Items from a dataset:

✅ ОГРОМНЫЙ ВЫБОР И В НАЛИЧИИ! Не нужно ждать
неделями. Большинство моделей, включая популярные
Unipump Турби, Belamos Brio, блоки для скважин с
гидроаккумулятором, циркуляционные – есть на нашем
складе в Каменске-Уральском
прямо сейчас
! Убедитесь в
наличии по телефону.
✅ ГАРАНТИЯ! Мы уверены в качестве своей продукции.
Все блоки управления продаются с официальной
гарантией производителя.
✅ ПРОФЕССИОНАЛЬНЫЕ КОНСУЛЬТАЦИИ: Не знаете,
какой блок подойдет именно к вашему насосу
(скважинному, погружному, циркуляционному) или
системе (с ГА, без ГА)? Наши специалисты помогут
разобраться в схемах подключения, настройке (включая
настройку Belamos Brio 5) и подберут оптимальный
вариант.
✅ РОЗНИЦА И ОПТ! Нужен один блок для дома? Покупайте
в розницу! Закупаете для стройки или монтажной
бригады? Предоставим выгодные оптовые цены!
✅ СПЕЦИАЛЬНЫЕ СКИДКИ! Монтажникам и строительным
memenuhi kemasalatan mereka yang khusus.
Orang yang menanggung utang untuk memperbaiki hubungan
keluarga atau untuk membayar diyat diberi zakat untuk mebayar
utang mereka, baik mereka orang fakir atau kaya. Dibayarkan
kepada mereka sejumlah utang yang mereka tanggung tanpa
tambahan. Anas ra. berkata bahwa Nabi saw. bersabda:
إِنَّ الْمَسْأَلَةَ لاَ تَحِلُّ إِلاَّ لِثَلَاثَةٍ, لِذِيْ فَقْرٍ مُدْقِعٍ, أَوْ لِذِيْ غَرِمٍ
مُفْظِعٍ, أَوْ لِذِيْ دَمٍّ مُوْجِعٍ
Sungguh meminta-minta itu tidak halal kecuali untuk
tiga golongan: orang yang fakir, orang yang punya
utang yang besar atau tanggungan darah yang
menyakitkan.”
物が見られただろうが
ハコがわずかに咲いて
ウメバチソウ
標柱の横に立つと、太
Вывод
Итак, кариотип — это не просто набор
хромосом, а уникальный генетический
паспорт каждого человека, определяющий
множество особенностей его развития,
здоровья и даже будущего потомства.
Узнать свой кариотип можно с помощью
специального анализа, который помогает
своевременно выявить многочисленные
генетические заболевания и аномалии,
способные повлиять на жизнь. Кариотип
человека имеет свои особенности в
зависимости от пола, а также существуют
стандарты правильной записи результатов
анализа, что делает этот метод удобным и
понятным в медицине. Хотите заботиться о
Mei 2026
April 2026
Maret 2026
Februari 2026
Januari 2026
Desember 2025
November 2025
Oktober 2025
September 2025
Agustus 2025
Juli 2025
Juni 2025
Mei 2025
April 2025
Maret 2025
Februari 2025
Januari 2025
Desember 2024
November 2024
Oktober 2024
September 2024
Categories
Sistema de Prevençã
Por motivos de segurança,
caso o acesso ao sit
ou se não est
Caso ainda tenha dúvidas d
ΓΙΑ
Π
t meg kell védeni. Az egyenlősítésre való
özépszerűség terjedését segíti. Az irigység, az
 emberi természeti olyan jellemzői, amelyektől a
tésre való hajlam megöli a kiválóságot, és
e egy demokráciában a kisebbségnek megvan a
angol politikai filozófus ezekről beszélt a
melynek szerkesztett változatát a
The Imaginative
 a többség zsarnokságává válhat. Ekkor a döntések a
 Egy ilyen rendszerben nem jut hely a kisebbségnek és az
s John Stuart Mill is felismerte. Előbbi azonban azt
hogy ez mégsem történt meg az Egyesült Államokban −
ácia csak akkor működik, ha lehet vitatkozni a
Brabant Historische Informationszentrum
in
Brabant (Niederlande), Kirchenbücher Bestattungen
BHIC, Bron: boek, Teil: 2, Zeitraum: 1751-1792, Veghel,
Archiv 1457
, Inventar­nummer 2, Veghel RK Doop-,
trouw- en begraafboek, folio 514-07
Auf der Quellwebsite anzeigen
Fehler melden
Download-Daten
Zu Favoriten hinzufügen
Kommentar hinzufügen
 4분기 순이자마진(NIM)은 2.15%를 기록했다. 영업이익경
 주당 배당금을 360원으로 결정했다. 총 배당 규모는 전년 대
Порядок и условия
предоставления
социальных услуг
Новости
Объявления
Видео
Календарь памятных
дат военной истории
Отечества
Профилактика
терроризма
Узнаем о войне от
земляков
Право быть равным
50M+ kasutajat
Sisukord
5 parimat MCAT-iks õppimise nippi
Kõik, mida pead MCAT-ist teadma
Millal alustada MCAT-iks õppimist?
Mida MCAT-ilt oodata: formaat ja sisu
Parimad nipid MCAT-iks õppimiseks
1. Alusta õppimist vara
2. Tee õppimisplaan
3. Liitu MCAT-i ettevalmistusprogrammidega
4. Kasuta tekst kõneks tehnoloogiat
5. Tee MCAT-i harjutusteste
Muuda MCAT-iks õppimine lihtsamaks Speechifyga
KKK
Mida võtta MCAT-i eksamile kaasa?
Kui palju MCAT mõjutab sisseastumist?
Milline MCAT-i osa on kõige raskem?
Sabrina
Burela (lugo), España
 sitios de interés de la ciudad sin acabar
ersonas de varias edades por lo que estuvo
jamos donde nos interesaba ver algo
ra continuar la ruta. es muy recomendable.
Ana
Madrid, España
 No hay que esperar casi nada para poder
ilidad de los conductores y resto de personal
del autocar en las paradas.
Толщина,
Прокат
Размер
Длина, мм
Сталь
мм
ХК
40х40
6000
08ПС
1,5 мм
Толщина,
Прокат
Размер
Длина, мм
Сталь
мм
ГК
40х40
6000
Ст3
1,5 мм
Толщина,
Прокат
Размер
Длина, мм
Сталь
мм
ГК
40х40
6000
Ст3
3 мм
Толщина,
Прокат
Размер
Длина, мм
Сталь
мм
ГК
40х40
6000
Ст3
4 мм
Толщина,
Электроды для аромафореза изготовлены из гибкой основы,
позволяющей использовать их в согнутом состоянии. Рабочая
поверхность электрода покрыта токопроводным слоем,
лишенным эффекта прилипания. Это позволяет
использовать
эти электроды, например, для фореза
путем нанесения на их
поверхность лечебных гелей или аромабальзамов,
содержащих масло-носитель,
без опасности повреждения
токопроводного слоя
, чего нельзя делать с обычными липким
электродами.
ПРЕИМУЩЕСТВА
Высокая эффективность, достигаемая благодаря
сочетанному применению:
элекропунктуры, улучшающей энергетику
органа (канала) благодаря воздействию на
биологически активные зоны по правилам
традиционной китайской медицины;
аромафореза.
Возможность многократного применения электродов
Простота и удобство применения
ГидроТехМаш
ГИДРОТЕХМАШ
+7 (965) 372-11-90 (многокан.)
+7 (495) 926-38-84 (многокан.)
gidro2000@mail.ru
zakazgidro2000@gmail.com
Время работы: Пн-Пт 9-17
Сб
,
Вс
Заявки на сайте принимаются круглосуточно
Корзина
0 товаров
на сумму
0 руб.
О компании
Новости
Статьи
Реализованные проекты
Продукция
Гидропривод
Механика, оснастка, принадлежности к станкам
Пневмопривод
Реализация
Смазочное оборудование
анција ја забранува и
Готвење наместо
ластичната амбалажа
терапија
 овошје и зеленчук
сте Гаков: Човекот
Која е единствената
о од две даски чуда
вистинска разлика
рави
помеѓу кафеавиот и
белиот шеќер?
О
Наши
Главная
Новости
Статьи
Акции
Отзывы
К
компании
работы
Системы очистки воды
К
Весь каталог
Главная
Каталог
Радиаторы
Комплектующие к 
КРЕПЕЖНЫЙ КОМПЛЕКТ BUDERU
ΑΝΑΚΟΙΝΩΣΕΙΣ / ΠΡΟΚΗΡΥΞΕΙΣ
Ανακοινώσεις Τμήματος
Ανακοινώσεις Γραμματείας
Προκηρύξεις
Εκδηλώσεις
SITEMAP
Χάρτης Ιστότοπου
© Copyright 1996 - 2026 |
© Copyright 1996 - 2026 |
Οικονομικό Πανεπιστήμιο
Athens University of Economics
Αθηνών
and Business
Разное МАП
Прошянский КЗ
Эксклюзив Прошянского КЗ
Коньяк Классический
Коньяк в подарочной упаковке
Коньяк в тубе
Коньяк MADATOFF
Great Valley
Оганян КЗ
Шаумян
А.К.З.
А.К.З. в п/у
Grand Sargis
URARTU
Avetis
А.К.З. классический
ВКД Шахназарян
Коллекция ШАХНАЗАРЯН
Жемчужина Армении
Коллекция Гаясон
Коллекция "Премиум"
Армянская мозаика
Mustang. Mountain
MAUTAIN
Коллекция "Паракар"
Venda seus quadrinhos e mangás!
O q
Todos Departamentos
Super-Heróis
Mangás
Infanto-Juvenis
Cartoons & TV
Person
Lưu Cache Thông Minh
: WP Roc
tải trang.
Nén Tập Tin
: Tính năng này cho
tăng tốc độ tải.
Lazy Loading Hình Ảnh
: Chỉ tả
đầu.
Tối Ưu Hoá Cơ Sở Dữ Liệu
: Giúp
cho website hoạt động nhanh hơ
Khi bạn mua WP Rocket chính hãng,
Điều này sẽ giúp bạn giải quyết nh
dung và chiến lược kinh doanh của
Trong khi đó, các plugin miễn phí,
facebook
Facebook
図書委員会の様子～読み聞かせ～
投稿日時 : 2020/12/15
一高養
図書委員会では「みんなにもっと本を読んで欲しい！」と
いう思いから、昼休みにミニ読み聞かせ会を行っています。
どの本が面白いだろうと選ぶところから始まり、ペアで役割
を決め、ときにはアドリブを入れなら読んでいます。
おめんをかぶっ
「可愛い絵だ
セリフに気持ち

What you have to do >> Copy the lines above exactly, from the very first through the one containing "гарантией производителя.", and include no other line.

Result for this task >>
✅ ОГРОМНЫЙ ВЫБОР И В НАЛИЧИИ! Не нужно ждать
неделями. Большинство моделей, включая популярные
Unipump Турби, Belamos Brio, блоки для скважин с
гидроаккумулятором, циркуляционные – есть на нашем
складе в Каменске-Уральском
прямо сейчас
! Убедитесь в
наличии по телефону.
✅ ГАРАНТИЯ! Мы уверены в качестве своей продукции.
Все блоки управления продаются с официальной
гарантией производителя.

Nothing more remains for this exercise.